* WHAT IS NEEDED *
Continue the article about the furniture maker who also builds coffins, starting right after its final sentence.
SELECTED EXCERPT Block Start
In the end, of course, it’s dust to dust for all of us. But who really wants to disintegrate? Modern, airtight caskets, enclosed in the concrete liners many cemeteries require, offer the chemically preserved corpse a stable, if not “eternal,” final resting place. However, some religions dictate that the faithful let themselves biodegrade. Orthodox Jews, Winter says, actually cut slats in the caskets, “so that it goes faster.” Then there’s the “green burial” contingent, who like the idea of returning rapidly to the Earth — and not feeding a funeral industry that brings in $11 billion annually in the U.S.

Do Winter’s friends and neighbors know him as “the coffin maker”? “Some people want to ask about it,” Winter says. “Other people just ignore it. Some people are really interested. Some think I’m joking.”

But funeral directors may not be laughing. Winter sells his back-to-the-earth pine or maple caskets for $475 to $750. (More dough will get you red oak, cherry or ash.) By contrast, the top-of-the-line fancy, airtight caskets sold at mortuaries can fetch $10,000 or more. “This is kind of a service, especially for people that don’t have a lot of money,” he says. “When they go to a funeral home, they are going to try to sell them the most expensive casket. You are in a vulnerable place.” A full-service funeral — body preparation through graveside service — averages $6500, according to the National Funeral Directors Association.

Winter isn’t an outspoken critic of the industry; he’d be happy if funeral directors passed his name along to customers who want a more bare-bones option. Considering the scant potential for a mark-up on his product, though, that’s unlikely.

While people may react with surprise and even skepticism to his handcrafted products, there’s nothing really new about Winter’s dual profession — some would even say it’s as Vermont as sugar on snow. “Part of the reason I was drawn to it was because, traditionally, in Colonial America, the local cabinet and furniture maker was also the coffin maker,” says Winter. “I thought that was kind of a neat tradition. I have a small shop. I make furniture, and I could make coffins, too, for people who might need them.”
SELECTED EXCERPT Block End
DATA FOR ANALYSIS Block Start
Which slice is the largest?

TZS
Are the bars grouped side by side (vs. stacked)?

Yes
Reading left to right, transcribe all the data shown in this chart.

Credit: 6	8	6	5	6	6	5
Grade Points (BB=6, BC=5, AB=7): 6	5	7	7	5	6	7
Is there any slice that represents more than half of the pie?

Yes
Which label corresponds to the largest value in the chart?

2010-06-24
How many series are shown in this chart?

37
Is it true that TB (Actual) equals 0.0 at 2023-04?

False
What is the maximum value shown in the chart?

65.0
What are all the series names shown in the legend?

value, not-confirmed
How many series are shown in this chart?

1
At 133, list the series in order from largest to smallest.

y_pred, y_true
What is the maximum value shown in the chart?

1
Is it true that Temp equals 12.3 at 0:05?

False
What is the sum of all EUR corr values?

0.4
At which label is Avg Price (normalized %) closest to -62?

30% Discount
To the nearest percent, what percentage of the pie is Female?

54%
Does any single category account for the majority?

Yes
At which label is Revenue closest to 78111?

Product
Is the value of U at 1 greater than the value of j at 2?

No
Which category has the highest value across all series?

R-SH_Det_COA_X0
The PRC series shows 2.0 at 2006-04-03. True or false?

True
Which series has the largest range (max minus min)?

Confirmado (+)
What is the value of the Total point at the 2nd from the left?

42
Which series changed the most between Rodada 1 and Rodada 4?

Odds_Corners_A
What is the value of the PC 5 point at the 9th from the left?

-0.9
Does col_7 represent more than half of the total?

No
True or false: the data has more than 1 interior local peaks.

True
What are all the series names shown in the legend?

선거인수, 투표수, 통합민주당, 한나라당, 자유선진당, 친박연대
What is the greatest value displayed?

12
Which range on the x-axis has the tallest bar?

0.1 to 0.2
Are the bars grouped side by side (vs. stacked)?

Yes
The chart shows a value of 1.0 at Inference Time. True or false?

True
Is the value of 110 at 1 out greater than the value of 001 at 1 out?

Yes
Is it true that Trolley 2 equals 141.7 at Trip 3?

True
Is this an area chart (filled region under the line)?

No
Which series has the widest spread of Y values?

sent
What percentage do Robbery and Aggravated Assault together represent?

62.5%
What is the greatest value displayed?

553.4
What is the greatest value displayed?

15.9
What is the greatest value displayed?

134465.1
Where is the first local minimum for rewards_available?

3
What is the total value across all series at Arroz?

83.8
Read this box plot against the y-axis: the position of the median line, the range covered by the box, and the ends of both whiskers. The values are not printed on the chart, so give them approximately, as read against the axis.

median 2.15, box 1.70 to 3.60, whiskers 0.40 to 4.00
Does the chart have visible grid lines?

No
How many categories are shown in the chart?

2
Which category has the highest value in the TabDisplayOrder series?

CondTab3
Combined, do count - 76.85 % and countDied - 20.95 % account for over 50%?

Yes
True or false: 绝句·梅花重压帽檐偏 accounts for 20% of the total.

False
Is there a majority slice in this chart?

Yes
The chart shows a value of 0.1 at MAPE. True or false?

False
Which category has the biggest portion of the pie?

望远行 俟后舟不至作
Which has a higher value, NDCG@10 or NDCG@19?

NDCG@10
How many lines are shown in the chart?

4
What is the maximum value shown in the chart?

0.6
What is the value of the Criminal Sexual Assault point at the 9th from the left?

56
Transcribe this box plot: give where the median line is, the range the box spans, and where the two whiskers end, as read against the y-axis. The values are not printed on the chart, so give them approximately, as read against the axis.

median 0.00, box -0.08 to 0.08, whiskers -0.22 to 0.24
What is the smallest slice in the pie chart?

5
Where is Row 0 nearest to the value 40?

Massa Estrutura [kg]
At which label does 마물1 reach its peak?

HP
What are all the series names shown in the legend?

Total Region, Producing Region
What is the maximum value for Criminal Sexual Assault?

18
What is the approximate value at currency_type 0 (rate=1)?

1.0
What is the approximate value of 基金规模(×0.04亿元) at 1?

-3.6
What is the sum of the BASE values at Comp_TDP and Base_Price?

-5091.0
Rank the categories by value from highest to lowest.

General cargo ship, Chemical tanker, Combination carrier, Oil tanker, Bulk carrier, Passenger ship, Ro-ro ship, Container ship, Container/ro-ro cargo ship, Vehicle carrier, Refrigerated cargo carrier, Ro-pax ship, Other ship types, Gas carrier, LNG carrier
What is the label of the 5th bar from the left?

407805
DATA FOR ANALYSIS Block End
* TASK RESULT *
The first one he made for an actual occupant ended up in flames, rather than in the ground. It was a gift for a friend of Winter’s who died tragically, and whose brother needed a coffin to move the body to a crematorium.

Winter’s clientele tend to approach death with more matter-of-factness than the average person. He tells of a woman in her late seventies from Topsham who tracked him down while dying of a brain tumor. His home and workshop, just down the road from Grand View Winery, is fairly well hidden in the East Calais hills.

“She and her husband came wandering down the pathway. ‘We’re looking for the coffin maker,’” he recalls them announcing. “I said, ‘That’s me,’ and they came in and we talked.” Winter built the woman a standard $475 rectangular coffin and delivered it to her home in his pickup. (Standard was appropriate for a 5-foot-4 occupant — “I usually ask them for their height,” he says.) When he toted in the coffin, “her kids were kind of freaked out,” Winter goes on. “She said, ‘Bring it in and put in the dining room.” The kids got a double dose of the willies later on, when the woman’s husband decided to order one for himself.

Another recipient, one of Winter’s neighbors, wanted to come to the shop and see his casket being built, but died before he had the opportunity. “Their main motivation was that he was a simple man, and he wanted a simple coffin,” Winter says of the man’s family’s decision to employ him. The deceased was buried with his favorite quilt in the casket.

In addition to building and selling his own coffins, Winter has helped people make them for family members at his shop. “Working with someone who was building it for a loved one? It’s almost as if you are helping them build a boat for their last journey,” he explains. “I feel honored to help them build.”

For all the Halloween lore surrounding graves and coffins, Winter sees nothing ghoulish about his sideline business. “It’s not somber,” he stresses. “I find that when I’m building [caskets], I think about the people. It’s knowing you’re building this for someone, and it’s going to be the last part of their journey — of this life.”